Measuring device reading data
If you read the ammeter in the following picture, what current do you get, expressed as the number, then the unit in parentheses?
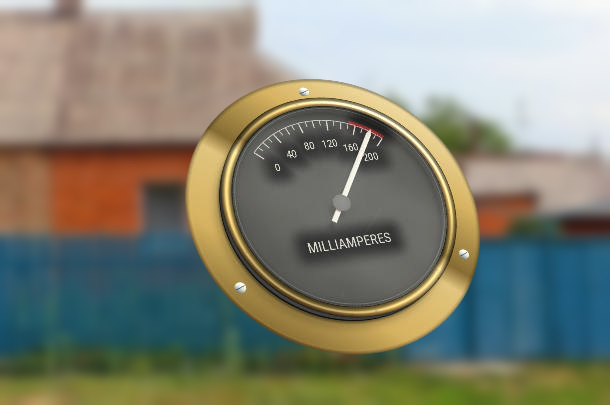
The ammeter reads 180 (mA)
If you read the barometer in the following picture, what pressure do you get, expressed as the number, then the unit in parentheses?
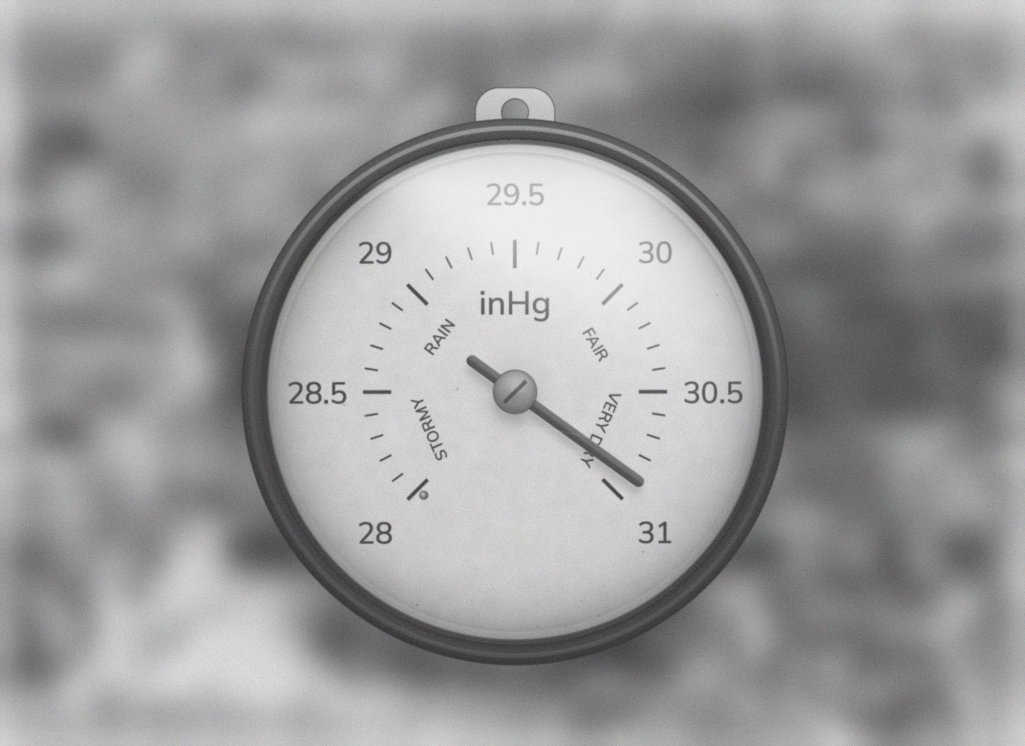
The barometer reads 30.9 (inHg)
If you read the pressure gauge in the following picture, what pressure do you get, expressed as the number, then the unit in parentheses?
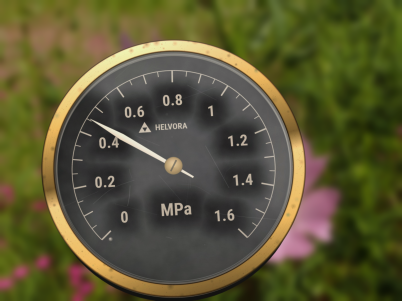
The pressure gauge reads 0.45 (MPa)
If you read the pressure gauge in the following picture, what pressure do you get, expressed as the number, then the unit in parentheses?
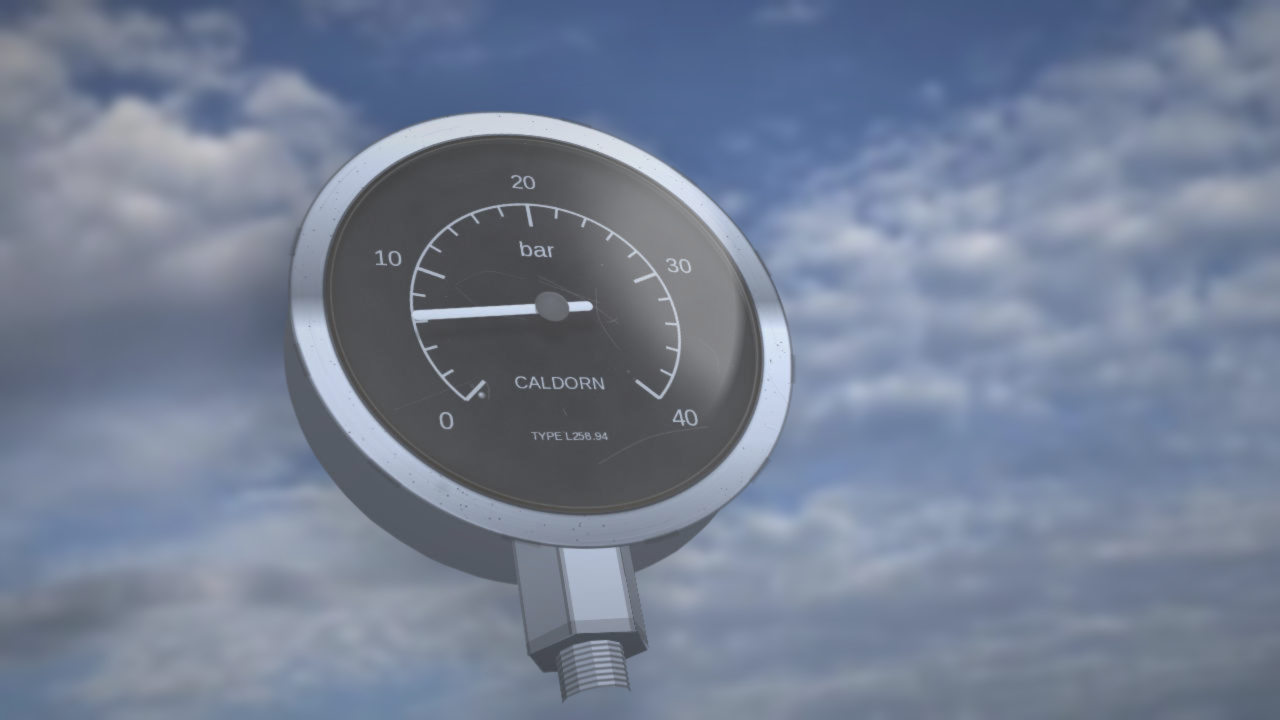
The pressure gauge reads 6 (bar)
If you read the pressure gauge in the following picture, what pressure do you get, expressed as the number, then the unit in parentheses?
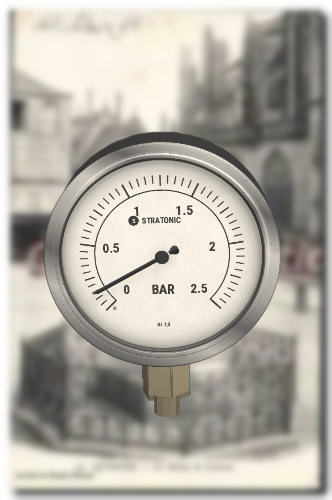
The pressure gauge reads 0.15 (bar)
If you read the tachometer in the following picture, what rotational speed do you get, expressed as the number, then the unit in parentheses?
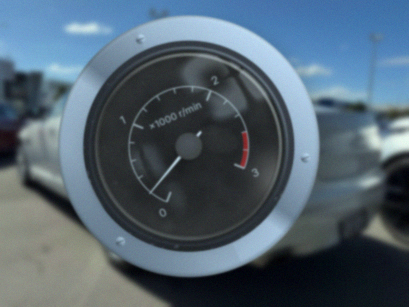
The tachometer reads 200 (rpm)
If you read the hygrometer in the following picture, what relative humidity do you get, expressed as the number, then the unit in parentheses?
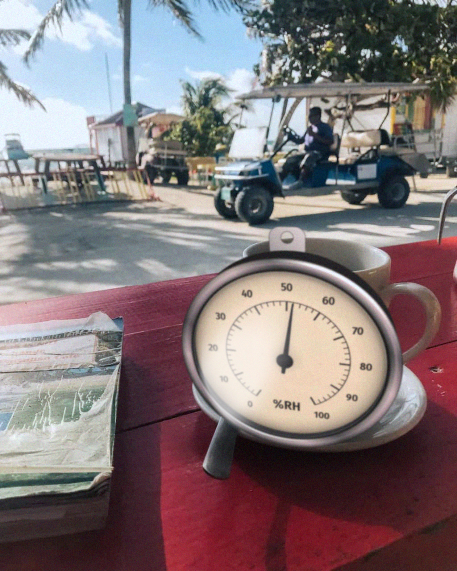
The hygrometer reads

What you should do. Arrange the lines above as a numbered list, skipping any blank lines and leaving out the pictures.

Final answer.
1. If you read the ammeter in the following picture, what current do you get, expressed as the number, then the unit in parentheses?
2. The ammeter reads 180 (mA)
3. If you read the barometer in the following picture, what pressure do you get, expressed as the number, then the unit in parentheses?
4. The barometer reads 30.9 (inHg)
5. If you read the pressure gauge in the following picture, what pressure do you get, expressed as the number, then the unit in parentheses?
6. The pressure gauge reads 0.45 (MPa)
7. If you read the pressure gauge in the following picture, what pressure do you get, expressed as the number, then the unit in parentheses?
8. The pressure gauge reads 6 (bar)
9. If you read the pressure gauge in the following picture, what pressure do you get, expressed as the number, then the unit in parentheses?
10. The pressure gauge reads 0.15 (bar)
11. If you read the tachometer in the following picture, what rotational speed do you get, expressed as the number, then the unit in parentheses?
12. The tachometer reads 200 (rpm)
13. If you read the hygrometer in the following picture, what relative humidity do you get, expressed as the number, then the unit in parentheses?
14. The hygrometer reads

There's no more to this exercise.